31 May - 27 July 2012

SCREW YOU. draws its title and inspiration from the notorious pornographic tabloid Screw: The Sex Review, which came onto the New York scene November 29, 1968.

 

Initially as a sly means to justify prurient sexual content, Screw and like-minded publications included literary and fine art to skirt the censors. While not a particularly successful subterfuge, as the editors were prosecuted repeatedly throughout the early years, the juxtaposition made for titillating journalism.

 

Nestling porn and fine art side by side between the sheets, content ranged from spreads of large breasted women illuminating such erudite articles as “The Art of Buying Dirty Books” to centerfolds conceived by and featuring artist Yayoi Kusama.

 

Issues of Screw throughout the late 1960s and the early 1970s embraced a cultural breadth spanning art, advertising and editorial.
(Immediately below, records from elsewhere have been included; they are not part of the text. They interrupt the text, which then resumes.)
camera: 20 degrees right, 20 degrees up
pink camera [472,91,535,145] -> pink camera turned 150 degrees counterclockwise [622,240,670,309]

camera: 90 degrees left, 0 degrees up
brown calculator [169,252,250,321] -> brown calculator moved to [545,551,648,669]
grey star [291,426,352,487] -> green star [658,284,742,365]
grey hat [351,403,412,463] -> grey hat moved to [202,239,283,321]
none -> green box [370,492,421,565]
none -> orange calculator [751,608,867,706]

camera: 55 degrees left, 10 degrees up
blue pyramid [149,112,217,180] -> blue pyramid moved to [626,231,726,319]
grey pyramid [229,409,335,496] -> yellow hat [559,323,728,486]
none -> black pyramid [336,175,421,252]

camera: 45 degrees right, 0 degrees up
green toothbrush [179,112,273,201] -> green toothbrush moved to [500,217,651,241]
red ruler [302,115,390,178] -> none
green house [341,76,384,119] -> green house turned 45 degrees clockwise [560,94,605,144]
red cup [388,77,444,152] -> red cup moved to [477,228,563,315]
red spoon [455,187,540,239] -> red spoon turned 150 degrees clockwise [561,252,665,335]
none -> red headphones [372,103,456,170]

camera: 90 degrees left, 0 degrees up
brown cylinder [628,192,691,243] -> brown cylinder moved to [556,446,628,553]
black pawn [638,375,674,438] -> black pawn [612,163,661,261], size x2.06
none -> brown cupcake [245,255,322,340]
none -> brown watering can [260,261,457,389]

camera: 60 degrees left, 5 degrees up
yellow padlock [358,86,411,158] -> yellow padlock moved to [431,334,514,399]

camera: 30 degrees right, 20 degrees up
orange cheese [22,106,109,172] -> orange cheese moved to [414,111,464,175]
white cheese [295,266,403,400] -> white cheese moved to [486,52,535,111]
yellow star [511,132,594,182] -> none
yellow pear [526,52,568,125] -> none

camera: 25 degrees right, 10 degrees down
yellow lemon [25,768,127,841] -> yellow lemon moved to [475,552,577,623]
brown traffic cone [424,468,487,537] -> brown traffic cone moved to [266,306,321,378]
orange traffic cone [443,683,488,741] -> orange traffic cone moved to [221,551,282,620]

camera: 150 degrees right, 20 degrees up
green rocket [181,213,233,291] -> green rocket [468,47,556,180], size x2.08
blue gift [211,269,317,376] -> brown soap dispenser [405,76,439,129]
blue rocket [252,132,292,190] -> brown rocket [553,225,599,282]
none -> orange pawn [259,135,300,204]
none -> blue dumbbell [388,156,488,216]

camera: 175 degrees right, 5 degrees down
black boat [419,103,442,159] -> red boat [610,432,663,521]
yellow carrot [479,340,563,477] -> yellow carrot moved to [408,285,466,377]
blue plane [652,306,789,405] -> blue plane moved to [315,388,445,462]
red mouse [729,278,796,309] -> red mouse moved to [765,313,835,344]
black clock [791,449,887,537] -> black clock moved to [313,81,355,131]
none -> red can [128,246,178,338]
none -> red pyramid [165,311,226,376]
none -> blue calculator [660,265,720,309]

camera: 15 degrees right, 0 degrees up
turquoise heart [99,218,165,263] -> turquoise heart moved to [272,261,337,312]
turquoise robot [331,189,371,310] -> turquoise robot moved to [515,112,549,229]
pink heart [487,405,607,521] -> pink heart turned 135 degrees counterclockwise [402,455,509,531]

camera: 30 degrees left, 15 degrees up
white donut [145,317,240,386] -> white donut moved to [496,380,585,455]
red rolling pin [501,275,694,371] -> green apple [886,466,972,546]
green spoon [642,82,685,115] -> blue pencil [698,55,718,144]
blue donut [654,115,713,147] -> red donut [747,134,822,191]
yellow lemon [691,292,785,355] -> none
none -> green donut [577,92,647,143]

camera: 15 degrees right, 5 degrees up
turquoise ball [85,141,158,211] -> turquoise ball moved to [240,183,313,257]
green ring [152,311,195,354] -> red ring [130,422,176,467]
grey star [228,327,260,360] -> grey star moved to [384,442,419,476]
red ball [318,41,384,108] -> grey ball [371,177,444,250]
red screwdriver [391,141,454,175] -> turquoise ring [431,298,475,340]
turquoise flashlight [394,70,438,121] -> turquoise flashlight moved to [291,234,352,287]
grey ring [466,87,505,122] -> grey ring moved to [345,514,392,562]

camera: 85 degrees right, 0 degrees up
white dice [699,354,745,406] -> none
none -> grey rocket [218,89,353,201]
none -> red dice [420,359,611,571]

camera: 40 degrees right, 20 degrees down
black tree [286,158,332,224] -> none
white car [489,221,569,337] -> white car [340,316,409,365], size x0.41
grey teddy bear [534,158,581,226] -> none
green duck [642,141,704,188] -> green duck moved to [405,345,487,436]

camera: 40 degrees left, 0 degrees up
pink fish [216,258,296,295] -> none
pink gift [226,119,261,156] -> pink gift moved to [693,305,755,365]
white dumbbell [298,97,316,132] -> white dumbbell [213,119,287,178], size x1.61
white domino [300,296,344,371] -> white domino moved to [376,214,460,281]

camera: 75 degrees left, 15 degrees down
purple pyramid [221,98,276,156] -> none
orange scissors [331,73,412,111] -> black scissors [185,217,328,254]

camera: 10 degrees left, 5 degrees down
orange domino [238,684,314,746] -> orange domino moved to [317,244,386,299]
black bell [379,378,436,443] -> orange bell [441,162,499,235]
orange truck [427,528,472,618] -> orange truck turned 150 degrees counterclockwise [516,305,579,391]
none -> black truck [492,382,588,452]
Contributors from the realm of visual culture included leading movers and shakers Dan Graham, Andy Warhol, John Lennon and Yoko Ono. A journalistic standard was set with the inclusion of content addressing the important issues of the day such as freedom of speech, while simultaneously raising pornographic standards with the quality of imagery.

 

While Screw, Kiss, Pleasure, and Kusama’s own tabloid, Kusama’s Orgy of Nudity, Love, Sex Beauty, played to the strengths of the genre, contemporaneous periodicals such as New York Review of Sex and Politics, Other Scenes, The East Village Other and artist Les Levine’s Culture Hero favored a merging of literature and art in addition to its pansexual content. Notable contributors to these loftier publications included the writers Gregory Battcock, Allen Ginsberg and Charles Bukowski and artists Brigid Berlin, R. Crumb, John Chamberlain, Claes Oldenburg, Carolee Schneemann, Bob Stanley, Walasse Ting, and Tadanori Yokoo, along with many others working in the realm of sex and sexual identity.

 

SCREW YOU. unsheathes the aforementioned periodicals, rescuing them from the literal and metaphorical trash bin to sit side by side with the original art and films that filled the page and informed an era. These publications open a window onto an enlightened generation and the art and influences which gave rise to the counterculture.

 

Artists in the exhibition include Brigid Berlin, John Chamberlain, Dan Graham, Peter Hujar, Yayoi Kusama, Mel Ramos, Pablo Picasso, Carolee Schneemann, Robert Stanley, Betty Tompkins and Andy Warhol.